One trader said crude oil exports could drop as much as 300,000 barrels per day by the end of spring, or about 15 percent of total crude exports of 2 million bpd. Others said the decline was smaller.
As much as 75,000 barrels a day of dropoff is due to maintenance work on a coker at Syncrude Canada Ltd, which processes synthetic Canadian crude oil.
Enbridge，the biggest pipeline shipper of Canadian crude into the United States, said its pipeline is flowing virtually full at 1.5 million barrels per day.
Canada is the largest source of U.S. imported oil, accounting for 21 percent of crude oil imports in December, the U.S. Energy Information Administration said.

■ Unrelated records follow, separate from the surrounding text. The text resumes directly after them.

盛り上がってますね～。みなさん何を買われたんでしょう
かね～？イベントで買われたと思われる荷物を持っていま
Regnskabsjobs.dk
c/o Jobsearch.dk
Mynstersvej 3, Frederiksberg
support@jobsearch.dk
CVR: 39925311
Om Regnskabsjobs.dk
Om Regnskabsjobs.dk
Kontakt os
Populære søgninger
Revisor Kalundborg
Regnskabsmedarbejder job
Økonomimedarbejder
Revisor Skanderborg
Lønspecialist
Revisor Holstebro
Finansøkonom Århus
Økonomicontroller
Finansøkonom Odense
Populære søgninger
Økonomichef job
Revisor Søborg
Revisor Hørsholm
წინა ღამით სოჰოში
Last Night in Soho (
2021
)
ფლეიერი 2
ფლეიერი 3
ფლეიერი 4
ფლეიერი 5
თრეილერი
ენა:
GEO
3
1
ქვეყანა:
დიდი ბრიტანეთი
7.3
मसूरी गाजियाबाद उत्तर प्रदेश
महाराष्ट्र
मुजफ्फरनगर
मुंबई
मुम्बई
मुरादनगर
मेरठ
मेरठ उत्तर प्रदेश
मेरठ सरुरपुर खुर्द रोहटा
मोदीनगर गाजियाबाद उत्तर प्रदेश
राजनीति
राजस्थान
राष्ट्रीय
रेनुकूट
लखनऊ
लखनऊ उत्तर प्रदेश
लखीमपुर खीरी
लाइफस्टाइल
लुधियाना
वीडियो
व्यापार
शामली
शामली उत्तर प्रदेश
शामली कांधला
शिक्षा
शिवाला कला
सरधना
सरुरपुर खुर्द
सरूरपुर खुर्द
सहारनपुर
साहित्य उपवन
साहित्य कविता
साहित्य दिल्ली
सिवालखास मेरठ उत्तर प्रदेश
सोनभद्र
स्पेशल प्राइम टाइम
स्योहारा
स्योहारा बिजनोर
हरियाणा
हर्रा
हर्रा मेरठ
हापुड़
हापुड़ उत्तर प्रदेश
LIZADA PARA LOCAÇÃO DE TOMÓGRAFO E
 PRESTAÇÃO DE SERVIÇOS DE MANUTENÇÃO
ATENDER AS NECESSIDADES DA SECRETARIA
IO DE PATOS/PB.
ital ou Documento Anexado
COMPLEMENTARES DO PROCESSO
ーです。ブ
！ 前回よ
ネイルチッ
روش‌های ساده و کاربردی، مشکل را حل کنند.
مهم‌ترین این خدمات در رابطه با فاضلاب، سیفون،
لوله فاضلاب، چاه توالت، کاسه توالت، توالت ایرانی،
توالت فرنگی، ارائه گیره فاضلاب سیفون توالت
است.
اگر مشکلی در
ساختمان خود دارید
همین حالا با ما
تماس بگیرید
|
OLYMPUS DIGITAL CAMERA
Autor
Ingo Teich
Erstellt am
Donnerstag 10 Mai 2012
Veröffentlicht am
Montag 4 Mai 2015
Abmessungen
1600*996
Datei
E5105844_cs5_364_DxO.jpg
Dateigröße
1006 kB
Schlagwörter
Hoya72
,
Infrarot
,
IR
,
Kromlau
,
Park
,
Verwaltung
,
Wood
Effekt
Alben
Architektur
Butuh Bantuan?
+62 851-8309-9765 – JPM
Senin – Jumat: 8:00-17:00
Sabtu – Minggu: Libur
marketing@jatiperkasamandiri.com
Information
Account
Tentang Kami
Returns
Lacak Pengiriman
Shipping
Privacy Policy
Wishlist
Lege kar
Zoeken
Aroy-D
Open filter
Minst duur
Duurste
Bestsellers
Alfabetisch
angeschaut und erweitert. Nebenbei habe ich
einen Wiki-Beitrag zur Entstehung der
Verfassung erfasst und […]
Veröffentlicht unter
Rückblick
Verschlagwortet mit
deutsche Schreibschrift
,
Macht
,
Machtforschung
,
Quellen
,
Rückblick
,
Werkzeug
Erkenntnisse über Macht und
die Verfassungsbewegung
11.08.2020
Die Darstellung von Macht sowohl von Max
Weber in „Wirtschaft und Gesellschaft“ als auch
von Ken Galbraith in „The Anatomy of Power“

“They had to cut back when crude got down into the $30’s and still had a discount of $6 to $8 on Canadian heavy,” a trader said. “They’ve had a severe winter in Alberta.”
Analyst Jim Ritterbusch, president of Ritterbusch & Associates, said U.S. storage at Cushing, Oklahoma, dropped as much as 300,000 barrels this week due to Canadian cuts.
Analyst Martin King of FirstEnergy said he doubted any Canadian oil production was being shut in Canada due to prices or weather and said the dropoff is much smaller.
“It’s not big,” King said.
The trader said the drop could be smaller but he saw evidence of a slowdown in Canadian heavy oil production on top of the Syncrude maintenance impact and said it could persist.
“With prices low, there’s little incentive to perform maintenance. It’s still cold. Then, with spring thaw, they load trucks half full,” the trader said.